[Stored dataset items]
^^^^
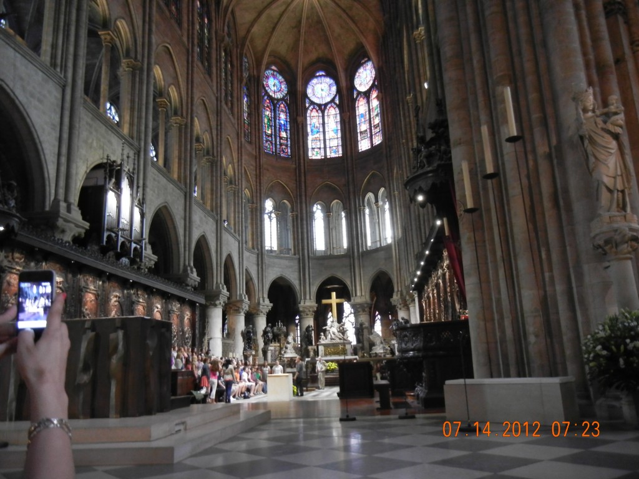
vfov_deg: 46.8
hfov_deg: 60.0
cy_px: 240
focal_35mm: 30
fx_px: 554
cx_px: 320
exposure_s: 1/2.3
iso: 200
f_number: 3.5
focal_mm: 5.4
^^^^
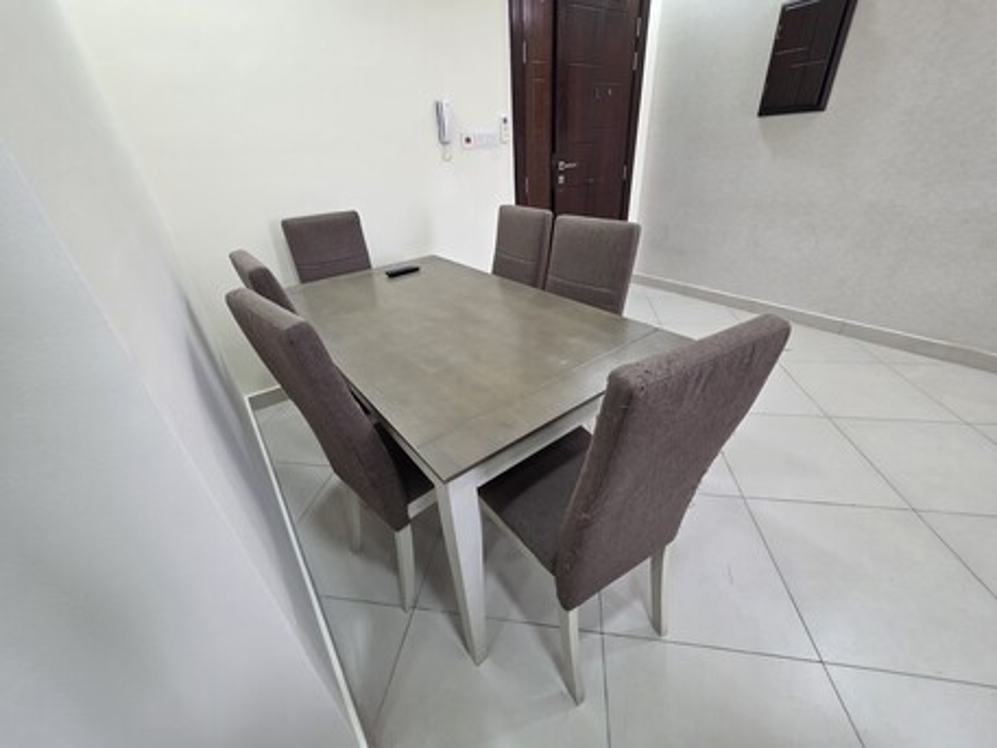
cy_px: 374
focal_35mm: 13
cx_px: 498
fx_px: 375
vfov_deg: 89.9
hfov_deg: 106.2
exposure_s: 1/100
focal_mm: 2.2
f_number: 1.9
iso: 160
^^^^
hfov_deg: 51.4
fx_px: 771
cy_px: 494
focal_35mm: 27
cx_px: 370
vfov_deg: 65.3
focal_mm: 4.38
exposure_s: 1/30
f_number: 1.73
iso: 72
^^^^
What you have to do -> The expected answer is an exact copy of the lines above, beginning at the line with "vfov_deg: 46.8" and ending at the line with "focal_mm: 5.4", with both ends in.

Answer for this exercise ->
vfov_deg: 46.8
hfov_deg: 60.0
cy_px: 240
focal_35mm: 30
fx_px: 554
cx_px: 320
exposure_s: 1/2.3
iso: 200
f_number: 3.5
focal_mm: 5.4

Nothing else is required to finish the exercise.